I have a hard time seeing if this is true or not. The Axiom of Choice, for example, has reached consensus because of its usefulness, not necessarily because of any epistemological standards. I guess "doing more math" is a bit of an epistemological standard, but AC also leads to all kinds of weird stuff (Tarski's paradox, etc.), so I'm not sure if that's a pro or a con. To me, AC seems more ad hoc than not.

But the more salient point here is that you can have people that vehemently disagree with AC (and a minority of mathmaticians do). Now, I'm not arguing that Charlie Kirk is some intellectual giant here, nor was he even a conservative thought leader (like Scalia was, for example). But, and admittedly this is a pretty soft argument, I'd rather err on letting him do his thing rather than stifling his speech by arguing that he's somehow orthogonal to the marketplace of ideas. I think J.S. Mill would agree. To me, even the homeless weirdo yelling "THE END IS NIGH" at the street corner seems to be a part of that marketplace.

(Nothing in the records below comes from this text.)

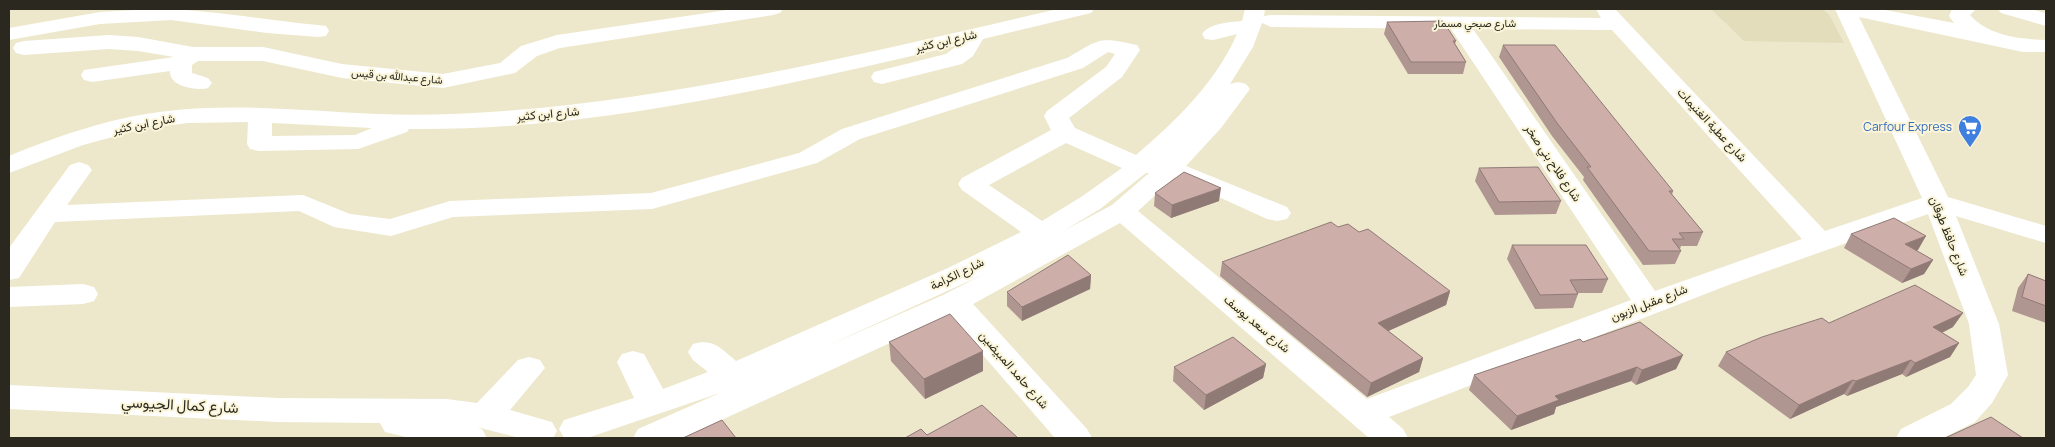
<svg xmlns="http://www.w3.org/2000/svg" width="2055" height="447" viewBox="0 0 2055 447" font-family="Manrope,Vazirmatn,sans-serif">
<rect width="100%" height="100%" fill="#ede8cc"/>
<path fill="#e3ddbb" d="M1711 9H1823L1830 16 1844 43 1744 41Z"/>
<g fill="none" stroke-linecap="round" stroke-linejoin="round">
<path fill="#fff" fill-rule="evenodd" d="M153 9C208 9 263 20 318 25L326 26 329 31 326 36 318 37 267 33 171 20 100 24 9 40V28L100 12Z
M734 9H783L780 13 773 15 560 48 537 56 515 73 443 88 342 78 263 61H198L192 65V73L208 78 212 83 208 88C196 91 169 87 170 71L92 82 84 80 81 75 84 70 174 57 138 51 109 49 24 55 16 53 13 48 16 43 24 41 109 35 138 37 193 47H263L342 64 443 74 500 63 521 46 557 35Z
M1058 9H1094L1091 13 983 39 973 56 962 64 882 84 874 82 871 77 874 72 946 54 958 45C779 87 594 131 409 129L407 132 358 149 259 151 250 149 247 144 248 122 188 123 142 129 83 145 9 173V156C60 135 113 117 168 111 237 103 307 111 377 114 420 116 462 114 505 111 693 96 875 51 1058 9ZM272 123 372 128 355 135 272 136Z
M1245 9H1265L1264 16 1271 15 1601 18 1596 9H1615L1825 231 1922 198 1835 9H1880L1954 23 1949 16 1952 9H1976L1970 15C1989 36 2019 39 2046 40V52H2023L1859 17 1948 197 2046 226V243L1956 216 1999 324 2008 375 1992 403 1975 422 1943 438H1896L1901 429 1951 404 1968 387 1976 375 1969 324 1928 214 1731 284 1389 417 1403 429 1408 438H1369L1120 223 973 304 1087 429 1092 438H1055L949 316 682 438H633L638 429 720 393 587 438H564L559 429 564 420 634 398 617 362 622 354 633 351 644 354 663 389 708 372 693 360 688 352 693 344C714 338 721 349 736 361L948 268 1021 232 962 190 958 184 962 178 1051 130 1044 116 1047 111 1106 67 1115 54 1108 52 1083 68 860 139 817 163 652 209 453 217 391 236 334 227 299 211 55 222 19 278 9 280V248L70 165 79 162 88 165 92 170 67 205 303 195 350 214 390 219 450 201 651 193 799 153 842 129 1067 58C1100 39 1098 36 1137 45L1140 50 1122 77 1069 118 1075 128 1136 155C1176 121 1216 82 1237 34L1213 40 1205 39 1202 34C1210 23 1230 22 1242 21ZM1262 23 1271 27 1451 29 1631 300 1367 399 1138 211 1175 177 1267 219 1277 221 1287 219 1291 213 1287 207 1186 166 1221 128 1250 89 1246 84 1238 82 1230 84 1253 47ZM1473 29 1612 30 1802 239 1655 291ZM1066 143 1122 168 1081 197 1042 221 989 185ZM1146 173H1149L1112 205 1063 231 1100 209ZM984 274 943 295 827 346 969 281Z
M1998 9H2030L2046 13V26L2001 13Z
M83 284 94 287 98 294 94 301 83 304 9 307V287Z
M529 357 540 360 545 368 510 410 552 422 557 431 553 438H520L477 427 482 429 487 438H410L385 432 380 423 278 422 9 409V385L278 398 447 399 477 403 518 360Z"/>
</g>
<path fill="#b09691" d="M1387 22 1456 41 1455 44 1466 62 1463 74H1408L1384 34Z
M1503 45 1673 191 1672 195 1703 232 1697 246H1681L1680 249 1681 251 1675 264 1643 265 1583 180 1584 177 1552 136 1499 57Z
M1479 168 1561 201 1556 214 1495 215 1475 181Z
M1155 193 1219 201 1171 218 1154 206Z
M1338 227 1359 232 1450 291 1446 305 1388 331 1423 358 1419 372 1367 397 1220 276 1222 262Z
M1851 234 1918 250 1916 251 1933 260 1924 274 1902 283 1844 248Z
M1512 245 1608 279 1602 293H1578V294L1573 308 1535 309 1507 259Z
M2028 274 2046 281V323L2012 311 2018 288Z
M1091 275 1090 289 1022 321 1007 306V292Z
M1829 323 1953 327 1942 333 1959 343 1950 357 1906 377 1902 374 1847 396 1844 394 1790 419 1718 366 1726 352Z
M889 342 983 351V371L925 399 891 361Z
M1583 342 1683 355 1676 369 1636 385 1631 381 1556 407 1554 414 1511 430 1469 390 1474 375Z
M1266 364 1263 378 1204 410 1173 381 1174 367Z"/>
<path fill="#907a76" d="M1221 188 1219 201 1171 218 1172 205Z
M1926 236 1918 250 1897 258 1905 244Z
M1933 260 1924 274 1902 283 1911 269Z
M1091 275 1090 289 1022 321V307Z
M1450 291 1446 305 1375 337 1378 323Z
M1963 313 1953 327 1924 341 1933 327Z
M1959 343 1950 357 1906 377 1915 363Z
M983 351V371L925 399 924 379Z
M1683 355 1676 369 1636 385 1642 370Z
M1423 358 1419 372 1367 397 1371 383Z
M1911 360 1902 374 1847 396 1856 381Z
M1266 364 1263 378 1204 410 1206 395Z
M1637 367 1631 381 1556 407 1554 414 1511 430 1517 416 1555 396Z
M1853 380 1844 394 1790 419 1799 405Z"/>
<path fill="#cdaea9" stroke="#907a76" d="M1443 21 1456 41H1453L1466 62H1411L1387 22Z
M1503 45H1555L1673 191H1669L1703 232 1679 233 1684 239H1672L1681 251H1649L1587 167H1591L1557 123Z
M1538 167 1561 201 1499 202 1479 168Z
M1184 172 1221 188 1172 205 1155 193Z
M1894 218 1926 236 1905 244 1933 260 1911 269 1851 234Z
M1331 222 1338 227 1348 224 1359 232 1368 229 1450 291 1378 323 1423 358 1371 383 1222 262Z
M1512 245H1586L1608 279 1570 280 1578 294 1540 295Z
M1068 255 1091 275 1022 307 1007 292Z
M2028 274 2046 281V306L2022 297Z
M1915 285 1963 313 1933 327 1959 343 1915 363 1911 360 1856 381 1853 380 1799 405 1726 352 1762 337 1822 318 1829 323Z
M950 314 983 351 924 379 889 342Z
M1640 322 1683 355 1642 370 1637 367 1555 396 1559 400 1517 416 1474 375 1580 339 1583 342Z
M1233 337 1266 364 1206 395 1174 367Z
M982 405 1018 438H905L921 429 927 435Z
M1991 417 2023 438H1945Z
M722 420 736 438H683Z"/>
<defs>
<g id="supermarket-pin" transform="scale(1.25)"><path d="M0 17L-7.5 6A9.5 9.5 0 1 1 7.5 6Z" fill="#3f7fe0" stroke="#faf5d9"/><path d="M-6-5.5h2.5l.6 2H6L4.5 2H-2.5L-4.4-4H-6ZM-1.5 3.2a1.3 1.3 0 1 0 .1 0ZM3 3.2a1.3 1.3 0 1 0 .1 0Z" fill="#fff"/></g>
</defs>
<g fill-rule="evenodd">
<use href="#supermarket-pin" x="1970" y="127"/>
</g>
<g text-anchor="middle" stroke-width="4" stroke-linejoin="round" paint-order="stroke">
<g font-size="11" fill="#2b291f" stroke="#faf5d9">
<text x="1475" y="27">شارع صبحي مسمار</text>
<text transform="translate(397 76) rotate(5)" y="4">شارع عبدالله بن قيس</text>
</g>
<g font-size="12" fill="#2b291f" stroke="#faf5d9">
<text transform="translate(946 41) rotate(-13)" y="4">شارع ابن كثير</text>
<text transform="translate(548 114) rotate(-5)" y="4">شارع ابن كثير</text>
<text transform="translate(144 124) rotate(-11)" y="4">شارع ابن كثير</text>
<text transform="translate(1712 125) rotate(47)" y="4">شارع عطية الغنيمات</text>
<text transform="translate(1553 163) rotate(56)" y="4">شارع فلاح بني صخر</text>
<text transform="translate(1949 236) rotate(68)" y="4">شارع حافظ طوقان</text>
<text transform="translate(957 274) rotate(-26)" y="4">شارع الكرامة</text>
<text transform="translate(1649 303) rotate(-21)" y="4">شارع مقبل الزبون</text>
<text transform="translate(1257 324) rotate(40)" y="4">شارع سعد يوسف</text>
<text transform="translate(1014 370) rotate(49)" y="4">شارع حامد المبيضين</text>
</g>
<g font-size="12" fill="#366cbe" stroke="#faf5d9" text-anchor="end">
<text x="1952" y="131">Carfour Express</text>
</g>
<g font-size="15" fill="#2b291f" stroke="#faf5d9">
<text transform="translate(180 405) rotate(3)" y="5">شارع كمال الجيوسي</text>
</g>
</g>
<rect width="2055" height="447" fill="none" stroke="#2b291f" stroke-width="20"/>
</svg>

Do I believe that C. S. Lewis has more interesting things to say about Christian doctrine than Charlie Kirk; or that Alvin Plantinga makes better arguments than Ben Shapiro? I do, but that doesn't make Kirk's or Shapiro's speech less "speech-y."


> The Axiom of Choice, for example, has reached consensus because of its usefulness, not necessarily because of any epistemological standards.

Usefulness in proofs _is_ an epistemological standard. Axioms are evaluated based on how they impact mathematical proofs and their compatibility with other axioms, and mathematical disagreements with the Axiom of Choice also follow similar epistemological standards and procedures. We take Banach-Tarski seriously because it meets the standards.

If you wanted to make an argument that "The Axiom of Choice is nonsense" and be taken seriously, you would be expected to show how it is incompatible with other axioms, or how it generates a paradox. You wouldn't be arrested or silenced if you went around denouncing the axiom of choice without following these standards, but you would (rightfully) not be taken seriously.

Similarly, the article isn't saying CK should have been silenced or had his speech stifled, but it is objecting to the notion that what he did was real debate or real intellectual discourse. I don't think that argument equates to stifling speech.